- Passage to read
════════════════
The story is of a young Filipino, Juan Crisóstomo Ibarra, whose father had wealth, was respected by the Spaniards, and wielded much influence among his own people. Juan, still in his boyhood, is sent to a school in Europe, that his education may be of the best. All prosperous Filipinos hoped to send their sons, if they had any, on this quest for the classical golden fleece. While Juan is gone his father becomes involved in a dispute with the local friar magnate, the virtual dictator of all the region about, as always; but this man brutal, arrogant, revengeful, and lawless beyond the average of his peers. The quarrel is about land; most quarrels with the friars had to do with land or rents or fees or graft or some fancied lack of crawling humility toward overblown pomp. As a rule the ill will of a friar meant for the layman involuntary exile taken at utmost speed or a persecution to the grave and without defense; it being part of the friars’ system of government that of any person that dared to offend them a salutary warning should be made. In the pursuit of this serviceable design, men put to death for alleged sedition but really because they had fallen out with the friars were sometimes quartered and hideous fragments of their bodies nailed up in the towns,[1] as in Spain five hundred years before. [[98]]

Father Damaso is the friar that the elder Ibarra has offended. The power of the System has been put forth. Ibarra, though innocent of any crime, is arrested and thrust into prison, where he is kept without examination or trial until he wilts away and dies, crying out the name of his son. All ignorant of these events, Juan comes home; he knows his father is dead, but he suspects nothing of foul play. Gradually the truth is unfolded to him. He has returned full of hope for the Islands, full of faith in their Government. Gradually he is disillusioned, as one ugly development after another shows him the blight under which his people drag out their lives.
════════════════
- Given information
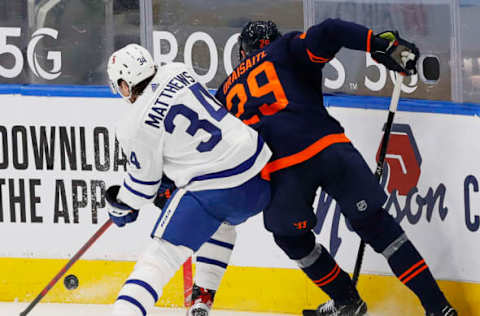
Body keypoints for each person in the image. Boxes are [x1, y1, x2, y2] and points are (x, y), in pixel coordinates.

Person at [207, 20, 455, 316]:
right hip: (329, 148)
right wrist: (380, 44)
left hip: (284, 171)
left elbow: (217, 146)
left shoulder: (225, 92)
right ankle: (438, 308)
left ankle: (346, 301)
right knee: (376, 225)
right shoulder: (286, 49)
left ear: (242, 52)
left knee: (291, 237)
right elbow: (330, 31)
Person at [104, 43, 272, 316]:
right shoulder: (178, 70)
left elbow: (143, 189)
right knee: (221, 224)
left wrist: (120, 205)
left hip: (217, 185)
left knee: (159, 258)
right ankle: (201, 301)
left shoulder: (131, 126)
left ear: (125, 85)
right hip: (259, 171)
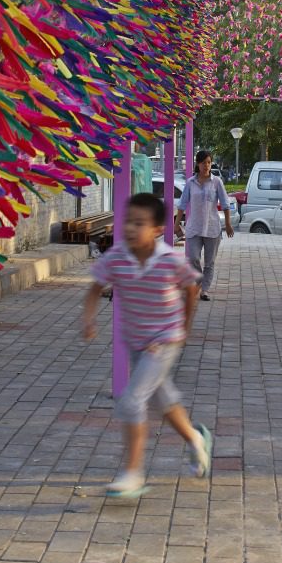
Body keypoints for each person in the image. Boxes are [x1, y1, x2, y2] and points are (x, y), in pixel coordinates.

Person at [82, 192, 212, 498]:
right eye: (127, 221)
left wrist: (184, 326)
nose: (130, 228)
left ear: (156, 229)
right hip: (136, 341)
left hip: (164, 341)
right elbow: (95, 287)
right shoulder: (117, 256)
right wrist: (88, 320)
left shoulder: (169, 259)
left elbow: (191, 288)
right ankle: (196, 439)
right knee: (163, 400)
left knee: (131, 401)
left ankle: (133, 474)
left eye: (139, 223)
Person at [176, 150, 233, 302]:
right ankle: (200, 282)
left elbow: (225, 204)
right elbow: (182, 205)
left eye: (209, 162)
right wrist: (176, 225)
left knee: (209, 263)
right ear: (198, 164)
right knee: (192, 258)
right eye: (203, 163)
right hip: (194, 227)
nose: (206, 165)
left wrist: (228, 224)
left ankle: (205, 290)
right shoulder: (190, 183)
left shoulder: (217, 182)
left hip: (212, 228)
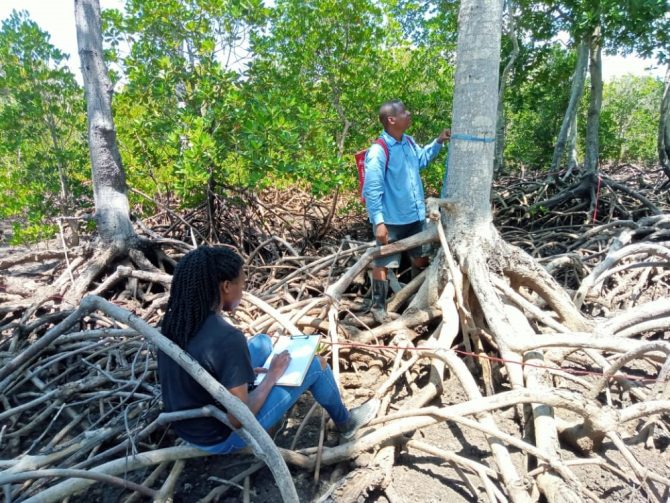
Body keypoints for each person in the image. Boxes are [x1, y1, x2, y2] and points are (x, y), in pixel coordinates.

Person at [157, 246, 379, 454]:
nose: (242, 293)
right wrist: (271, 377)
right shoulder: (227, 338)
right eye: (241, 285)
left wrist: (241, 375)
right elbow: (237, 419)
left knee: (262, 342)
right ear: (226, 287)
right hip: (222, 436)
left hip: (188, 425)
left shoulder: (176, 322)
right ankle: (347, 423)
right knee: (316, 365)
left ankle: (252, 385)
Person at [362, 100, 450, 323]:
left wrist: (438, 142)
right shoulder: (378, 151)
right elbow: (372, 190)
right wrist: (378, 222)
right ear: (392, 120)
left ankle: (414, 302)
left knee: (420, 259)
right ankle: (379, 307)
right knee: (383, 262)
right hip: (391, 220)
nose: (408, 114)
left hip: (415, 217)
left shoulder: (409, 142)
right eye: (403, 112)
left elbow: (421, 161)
════════════════
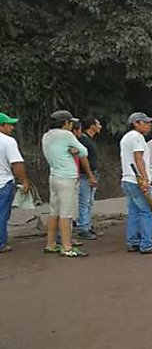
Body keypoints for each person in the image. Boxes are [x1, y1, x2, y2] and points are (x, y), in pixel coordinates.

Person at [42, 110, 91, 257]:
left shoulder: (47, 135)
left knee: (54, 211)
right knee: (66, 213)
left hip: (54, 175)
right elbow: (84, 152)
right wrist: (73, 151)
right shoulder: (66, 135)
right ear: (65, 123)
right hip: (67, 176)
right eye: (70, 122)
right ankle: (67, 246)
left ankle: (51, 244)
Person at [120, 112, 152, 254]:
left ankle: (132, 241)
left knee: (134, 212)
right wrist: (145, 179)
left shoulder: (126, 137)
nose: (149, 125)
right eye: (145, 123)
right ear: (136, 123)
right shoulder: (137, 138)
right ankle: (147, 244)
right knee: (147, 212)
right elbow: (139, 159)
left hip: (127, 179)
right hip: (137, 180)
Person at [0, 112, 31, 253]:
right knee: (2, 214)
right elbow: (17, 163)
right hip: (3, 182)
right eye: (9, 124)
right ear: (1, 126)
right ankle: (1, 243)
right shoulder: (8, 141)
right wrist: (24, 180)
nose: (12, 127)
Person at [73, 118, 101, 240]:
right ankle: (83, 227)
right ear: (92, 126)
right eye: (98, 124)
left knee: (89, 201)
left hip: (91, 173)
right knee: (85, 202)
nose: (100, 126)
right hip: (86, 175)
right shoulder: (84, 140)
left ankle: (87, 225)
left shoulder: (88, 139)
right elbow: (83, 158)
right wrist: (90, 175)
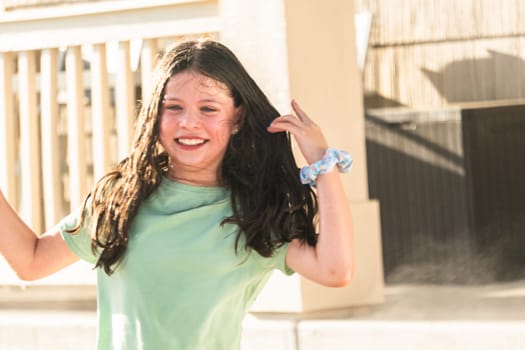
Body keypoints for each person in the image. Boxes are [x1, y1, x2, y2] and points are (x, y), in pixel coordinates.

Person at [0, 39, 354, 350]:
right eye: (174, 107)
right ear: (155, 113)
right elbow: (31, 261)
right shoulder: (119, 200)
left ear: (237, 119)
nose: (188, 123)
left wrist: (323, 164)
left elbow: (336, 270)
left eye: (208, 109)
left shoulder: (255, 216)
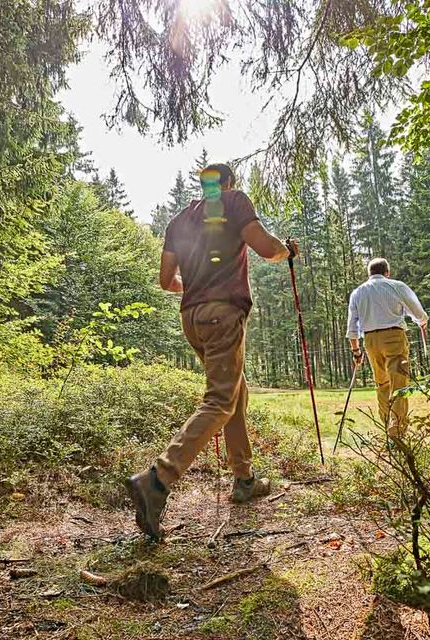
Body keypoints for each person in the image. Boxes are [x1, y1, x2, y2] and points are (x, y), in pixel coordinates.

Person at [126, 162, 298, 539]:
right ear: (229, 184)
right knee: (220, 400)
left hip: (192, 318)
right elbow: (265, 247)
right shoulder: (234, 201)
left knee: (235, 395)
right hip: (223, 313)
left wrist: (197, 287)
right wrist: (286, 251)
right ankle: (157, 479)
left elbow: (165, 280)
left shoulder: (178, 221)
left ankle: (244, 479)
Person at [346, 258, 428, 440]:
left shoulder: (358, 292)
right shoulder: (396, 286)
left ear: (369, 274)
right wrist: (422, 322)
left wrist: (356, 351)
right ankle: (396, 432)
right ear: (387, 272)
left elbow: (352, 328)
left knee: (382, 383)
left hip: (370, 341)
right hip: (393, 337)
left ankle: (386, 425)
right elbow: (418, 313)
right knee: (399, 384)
════════════════
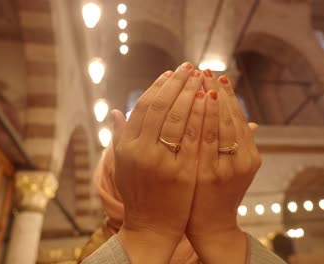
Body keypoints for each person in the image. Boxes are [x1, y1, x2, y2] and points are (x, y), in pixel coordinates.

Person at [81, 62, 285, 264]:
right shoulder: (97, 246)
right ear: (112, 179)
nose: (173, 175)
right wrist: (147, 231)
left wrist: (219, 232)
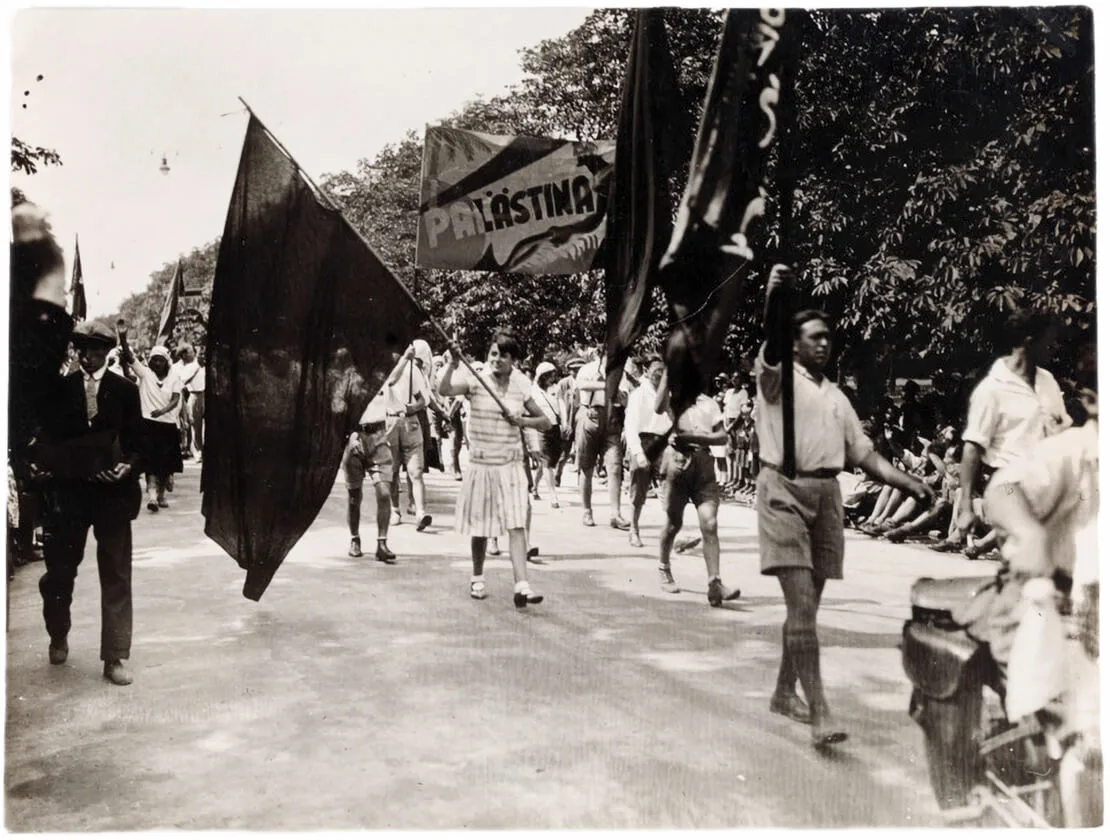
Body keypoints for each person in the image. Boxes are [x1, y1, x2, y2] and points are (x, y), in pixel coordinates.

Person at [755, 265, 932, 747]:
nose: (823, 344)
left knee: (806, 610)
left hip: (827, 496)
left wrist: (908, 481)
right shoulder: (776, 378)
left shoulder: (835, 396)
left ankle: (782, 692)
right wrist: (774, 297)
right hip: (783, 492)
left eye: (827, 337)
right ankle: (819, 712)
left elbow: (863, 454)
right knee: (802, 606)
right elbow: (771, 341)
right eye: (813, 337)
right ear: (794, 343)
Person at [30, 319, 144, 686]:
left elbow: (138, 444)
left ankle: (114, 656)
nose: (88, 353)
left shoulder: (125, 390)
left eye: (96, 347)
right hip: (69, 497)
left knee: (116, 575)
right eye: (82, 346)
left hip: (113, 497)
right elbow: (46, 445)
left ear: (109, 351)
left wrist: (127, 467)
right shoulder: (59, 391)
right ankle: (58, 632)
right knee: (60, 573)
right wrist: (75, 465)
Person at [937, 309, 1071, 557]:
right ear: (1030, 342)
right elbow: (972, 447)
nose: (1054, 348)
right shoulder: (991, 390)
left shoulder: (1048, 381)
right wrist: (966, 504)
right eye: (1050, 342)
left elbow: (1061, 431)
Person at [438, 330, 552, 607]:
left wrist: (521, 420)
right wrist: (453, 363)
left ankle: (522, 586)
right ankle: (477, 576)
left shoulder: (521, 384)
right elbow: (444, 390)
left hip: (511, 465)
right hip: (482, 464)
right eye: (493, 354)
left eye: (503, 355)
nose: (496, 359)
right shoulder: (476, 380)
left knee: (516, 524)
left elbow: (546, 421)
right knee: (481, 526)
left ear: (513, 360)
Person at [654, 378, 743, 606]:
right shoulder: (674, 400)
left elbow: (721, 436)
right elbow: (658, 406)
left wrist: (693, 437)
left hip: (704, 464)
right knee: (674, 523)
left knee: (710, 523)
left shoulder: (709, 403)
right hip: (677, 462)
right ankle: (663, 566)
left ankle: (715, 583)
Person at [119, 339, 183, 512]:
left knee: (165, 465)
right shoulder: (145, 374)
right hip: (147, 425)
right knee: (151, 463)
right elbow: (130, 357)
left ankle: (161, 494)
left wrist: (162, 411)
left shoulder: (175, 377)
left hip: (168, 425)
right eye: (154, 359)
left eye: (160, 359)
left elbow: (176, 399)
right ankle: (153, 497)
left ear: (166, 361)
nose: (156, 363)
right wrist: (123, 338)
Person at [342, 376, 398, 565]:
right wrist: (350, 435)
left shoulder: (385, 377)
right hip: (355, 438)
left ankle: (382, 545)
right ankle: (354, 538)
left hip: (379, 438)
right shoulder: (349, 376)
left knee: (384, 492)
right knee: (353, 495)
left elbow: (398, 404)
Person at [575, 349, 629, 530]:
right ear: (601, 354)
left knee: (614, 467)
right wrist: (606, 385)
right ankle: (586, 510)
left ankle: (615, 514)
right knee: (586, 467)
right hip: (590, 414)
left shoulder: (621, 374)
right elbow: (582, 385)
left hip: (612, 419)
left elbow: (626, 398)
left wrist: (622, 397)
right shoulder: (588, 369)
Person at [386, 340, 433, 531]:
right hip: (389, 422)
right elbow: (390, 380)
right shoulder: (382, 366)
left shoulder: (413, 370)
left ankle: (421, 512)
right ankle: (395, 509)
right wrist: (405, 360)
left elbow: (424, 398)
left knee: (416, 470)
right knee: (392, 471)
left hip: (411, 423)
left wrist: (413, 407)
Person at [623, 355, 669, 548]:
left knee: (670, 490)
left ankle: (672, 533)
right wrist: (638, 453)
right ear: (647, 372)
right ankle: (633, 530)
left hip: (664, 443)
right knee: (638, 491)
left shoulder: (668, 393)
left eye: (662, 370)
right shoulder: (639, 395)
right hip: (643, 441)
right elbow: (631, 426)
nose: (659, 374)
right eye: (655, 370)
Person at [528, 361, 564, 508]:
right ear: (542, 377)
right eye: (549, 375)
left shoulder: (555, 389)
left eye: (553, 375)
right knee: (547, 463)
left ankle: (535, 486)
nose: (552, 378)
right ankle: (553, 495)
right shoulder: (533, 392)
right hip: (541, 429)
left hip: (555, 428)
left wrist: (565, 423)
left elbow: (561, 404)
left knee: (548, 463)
════════════════
Reproduce word for word the section of the Ibarra passage that begins with the words containing "Father Damaso is" and ends with "out their lives.". Rely only on the Ibarra passage.

- Problem solution
Father Damaso is the friar that the elder Ibarra has offended. The power of the System has been put forth. Ibarra, though innocent of any crime, is arrested and thrust into prison, where he is kept without examination or trial until he wilts away and dies, crying out the name of his son. All ignorant of these events, Juan comes home; he knows his father is dead, but he suspects nothing of foul play. Gradually the truth is unfolded to him. He has returned full of hope for the Islands, full of faith in their Government. Gradually he is disillusioned, as one ugly development after another shows him the blight under which his people drag out their lives.